START DATASET

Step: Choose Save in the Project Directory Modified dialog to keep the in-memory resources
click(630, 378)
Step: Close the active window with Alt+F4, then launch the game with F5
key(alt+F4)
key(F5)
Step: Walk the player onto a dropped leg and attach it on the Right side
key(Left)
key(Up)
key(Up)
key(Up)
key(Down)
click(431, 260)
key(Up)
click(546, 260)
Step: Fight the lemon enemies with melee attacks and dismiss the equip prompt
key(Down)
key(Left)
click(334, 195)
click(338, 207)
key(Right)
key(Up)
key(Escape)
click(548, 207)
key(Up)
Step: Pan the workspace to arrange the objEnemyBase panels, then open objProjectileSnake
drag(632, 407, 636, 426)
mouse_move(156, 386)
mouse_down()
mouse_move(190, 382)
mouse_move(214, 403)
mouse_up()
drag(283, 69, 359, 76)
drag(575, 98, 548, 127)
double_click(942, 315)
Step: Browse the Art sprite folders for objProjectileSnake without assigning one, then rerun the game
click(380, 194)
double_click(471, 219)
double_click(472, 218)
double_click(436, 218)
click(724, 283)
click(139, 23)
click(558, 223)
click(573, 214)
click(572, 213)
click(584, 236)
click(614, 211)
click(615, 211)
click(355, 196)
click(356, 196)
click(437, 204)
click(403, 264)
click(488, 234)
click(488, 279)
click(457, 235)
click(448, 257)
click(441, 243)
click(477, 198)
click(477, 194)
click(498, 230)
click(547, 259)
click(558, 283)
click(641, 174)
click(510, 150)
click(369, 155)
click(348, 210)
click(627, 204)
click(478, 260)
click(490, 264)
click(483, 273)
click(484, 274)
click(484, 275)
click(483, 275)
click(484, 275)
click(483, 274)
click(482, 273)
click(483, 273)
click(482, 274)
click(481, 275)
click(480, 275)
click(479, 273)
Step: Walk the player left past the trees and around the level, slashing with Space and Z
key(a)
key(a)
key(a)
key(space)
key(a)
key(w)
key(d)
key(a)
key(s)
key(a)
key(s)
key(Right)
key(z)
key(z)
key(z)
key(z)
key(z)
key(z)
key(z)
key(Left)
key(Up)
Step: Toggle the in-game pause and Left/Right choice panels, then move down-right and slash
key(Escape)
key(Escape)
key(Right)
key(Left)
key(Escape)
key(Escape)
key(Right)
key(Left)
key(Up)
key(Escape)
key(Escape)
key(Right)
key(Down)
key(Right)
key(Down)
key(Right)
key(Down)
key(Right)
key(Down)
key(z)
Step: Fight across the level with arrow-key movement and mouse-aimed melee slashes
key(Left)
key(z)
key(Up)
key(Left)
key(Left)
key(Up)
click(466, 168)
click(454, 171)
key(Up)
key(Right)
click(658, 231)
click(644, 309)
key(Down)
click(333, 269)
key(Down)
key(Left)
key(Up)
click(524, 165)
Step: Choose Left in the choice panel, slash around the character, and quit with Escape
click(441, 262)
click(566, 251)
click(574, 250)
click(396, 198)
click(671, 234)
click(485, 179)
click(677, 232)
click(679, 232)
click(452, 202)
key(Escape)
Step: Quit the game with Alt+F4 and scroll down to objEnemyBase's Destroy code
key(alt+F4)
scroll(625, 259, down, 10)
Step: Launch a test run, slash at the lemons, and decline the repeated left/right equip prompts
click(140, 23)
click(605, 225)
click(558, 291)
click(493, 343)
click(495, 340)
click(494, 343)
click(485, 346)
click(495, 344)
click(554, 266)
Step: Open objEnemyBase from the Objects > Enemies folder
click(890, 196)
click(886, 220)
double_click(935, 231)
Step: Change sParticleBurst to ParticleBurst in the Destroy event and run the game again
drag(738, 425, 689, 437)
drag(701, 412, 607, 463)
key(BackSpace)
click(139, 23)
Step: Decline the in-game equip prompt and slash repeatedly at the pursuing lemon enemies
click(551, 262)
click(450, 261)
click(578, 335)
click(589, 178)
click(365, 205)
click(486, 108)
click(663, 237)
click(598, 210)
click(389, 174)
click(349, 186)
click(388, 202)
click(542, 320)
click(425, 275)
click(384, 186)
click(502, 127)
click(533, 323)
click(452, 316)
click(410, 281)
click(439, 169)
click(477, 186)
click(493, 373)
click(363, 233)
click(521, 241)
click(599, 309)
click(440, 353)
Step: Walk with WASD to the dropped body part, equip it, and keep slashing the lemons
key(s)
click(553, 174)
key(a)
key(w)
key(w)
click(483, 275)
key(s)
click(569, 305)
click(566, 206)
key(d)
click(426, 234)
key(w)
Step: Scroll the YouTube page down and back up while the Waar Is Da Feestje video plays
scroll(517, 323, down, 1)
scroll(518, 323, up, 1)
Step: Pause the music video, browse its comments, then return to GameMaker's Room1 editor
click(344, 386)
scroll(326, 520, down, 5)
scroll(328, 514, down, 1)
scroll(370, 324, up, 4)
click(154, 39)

END DATASET

* _WHAT IS BEING ASKED_
The required output is the line holding "click(566, 206)" plus every line after it in the data, reproduced exactly.

* _REPLY_
click(566, 206)
key(d)
click(426, 234)
key(w)
Step: Scroll the YouTube page down and back up while the Waar Is Da Feestje video plays
scroll(517, 323, down, 1)
scroll(518, 323, up, 1)
Step: Pause the music video, browse its comments, then return to GameMaker's Room1 editor
click(344, 386)
scroll(326, 520, down, 5)
scroll(328, 514, down, 1)
scroll(370, 324, up, 4)
click(154, 39)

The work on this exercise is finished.